The Republican Reeves, speaking to the Mississippi State University Stennis Institute of Government/Capitol press corps luncheon, stopped short of saying he opposed Bryant’s proposal that school districts use $73 million of their operating reserves in the fiscal year that begins July 1 to reach level funding.
Reeves said some school districts have been able to manage their funds during the current economic downturn and “I am not convinced we should punish those districts that have been good stewards of taxpayers’ dollars” while others have not been. “My goal is to find a way to level fund” education, though he refused to make a commitment.
With state revenue collections continuing to come in above projections, Reeves said the revenue estimate may be increased before the session ends in May, giving education more money, but it’s too early to count on those funds. And that revenue growth will be offset by the loss of federal stimulus funds.

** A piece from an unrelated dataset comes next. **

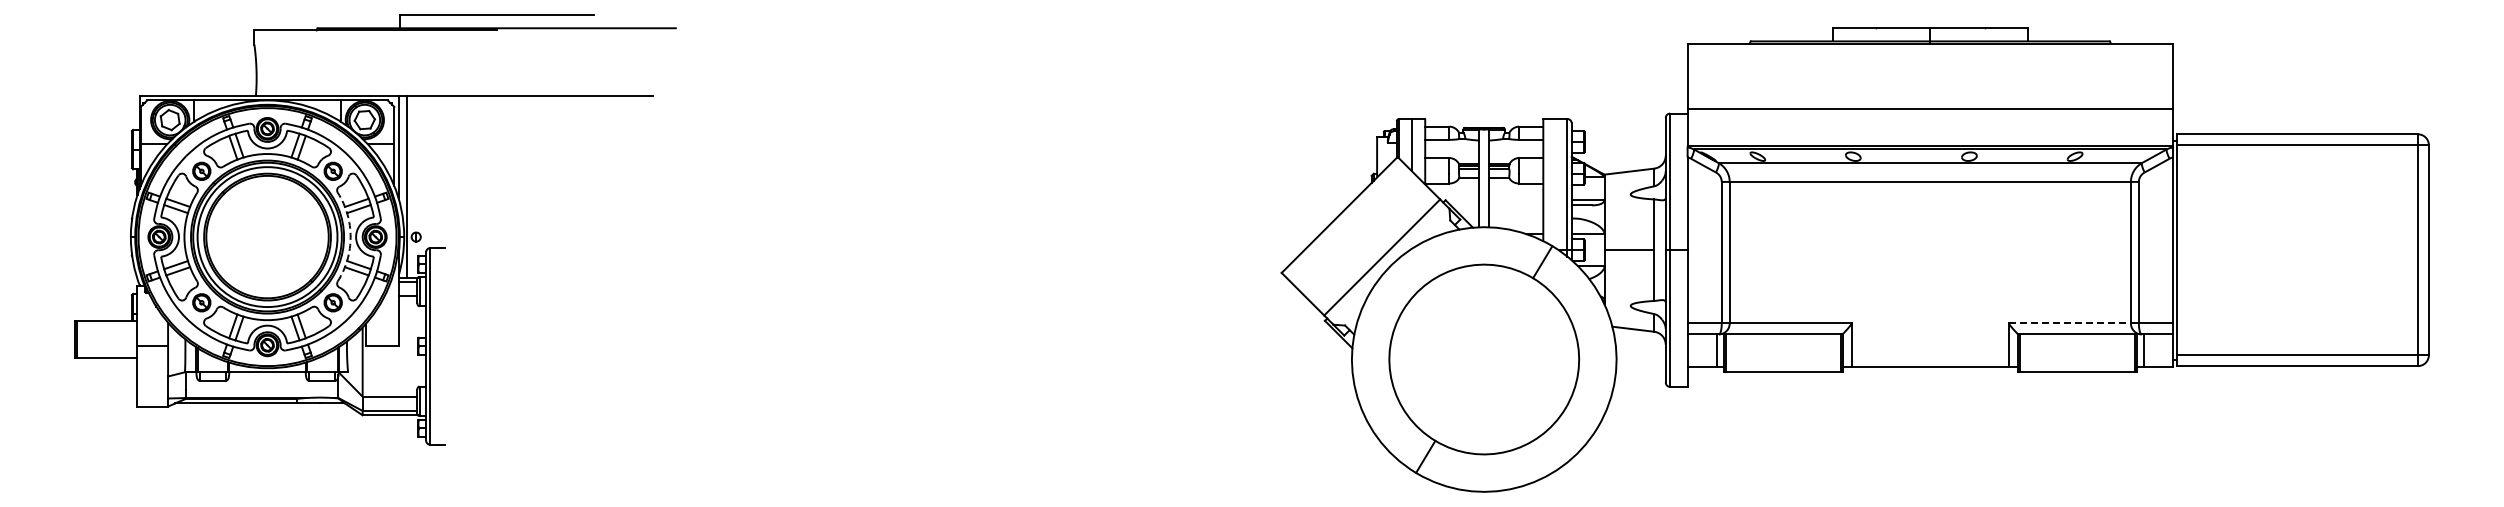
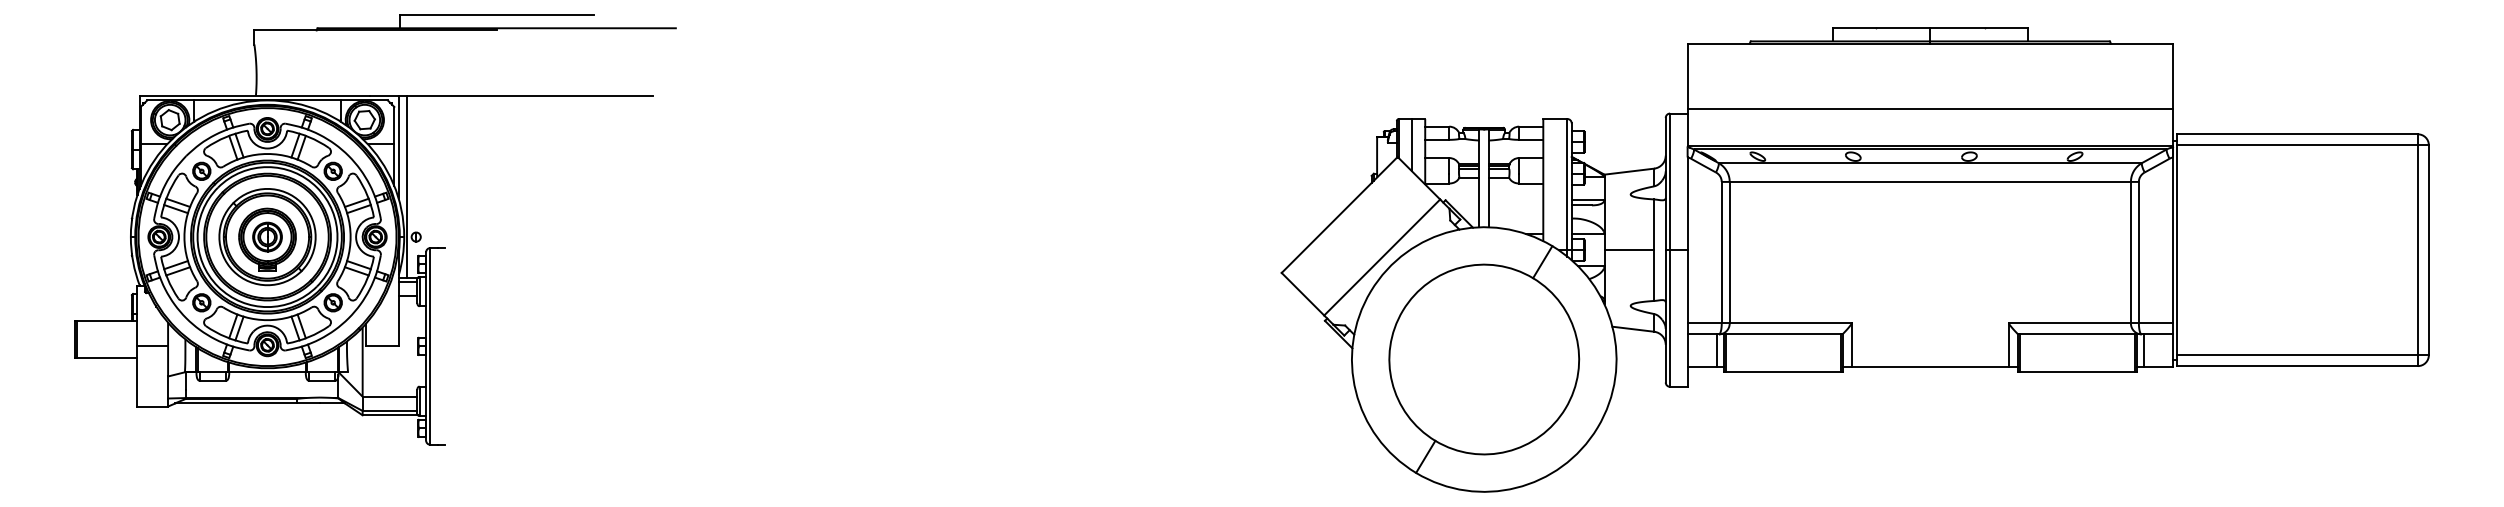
part at (267, 237): none -> present
arc at (350, 237): dashed -> solid
line at (2070, 323): dashed -> solid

“I think we need to all be aware … that no matter what the revenue does, the next fiscal year budget will be the most difficult the Legislature has had to deal with,” Reeves said. He said his goal is to achieve full funding of the Mississippi Adequate Education Program in the next three or four years, “but it will take time.”
MAEP provides the state’s share of the cost of operating local school districts. If the 2012 Legislature provides education level funding for the upcoming year, it would still be about $250 million less than full funding under the MAEP formula.
Bryant, like his predecessor, Haley Barbour, has tabbed local school districts’ operating funds, or reserves, to make up for the loss of state funds. Local school districts have countered the operating funds are not a true reserve and vary during the year because districts receive their revenue in lump sums.